• TASK BRIEF:
Once the line containing "Les Filles du Prophète" is found, set down that line and each one after it exactly, through the end of the entries.

***** DATA SECTION *****

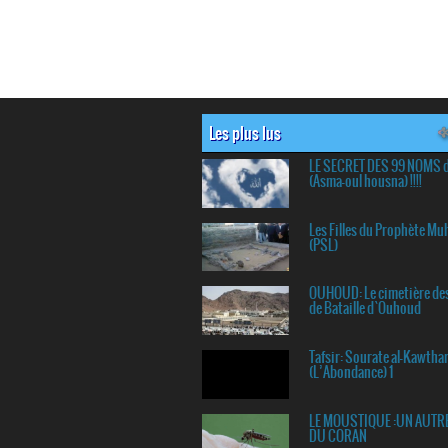
Les plus lus
LE SECRET DES 99 NOMS 
(Asma-oul housna) !!!!
Les Filles du Prophète 
(PSL)
OUHOUD: Le cimetière de
de Bataille d`Ouhoud
Tafsir: Sourate al-Kawtha
(L’Abondance) 1
LE MOUSTIQUE :UN AUTR
DU CORAN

*****

• EXERCISE SOLUTION:
Les Filles du Prophète 
(PSL)
OUHOUD: Le cimetière de
de Bataille d`Ouhoud
Tafsir: Sourate al-Kawtha
(L’Abondance) 1
LE MOUSTIQUE :UN AUTR
DU CORAN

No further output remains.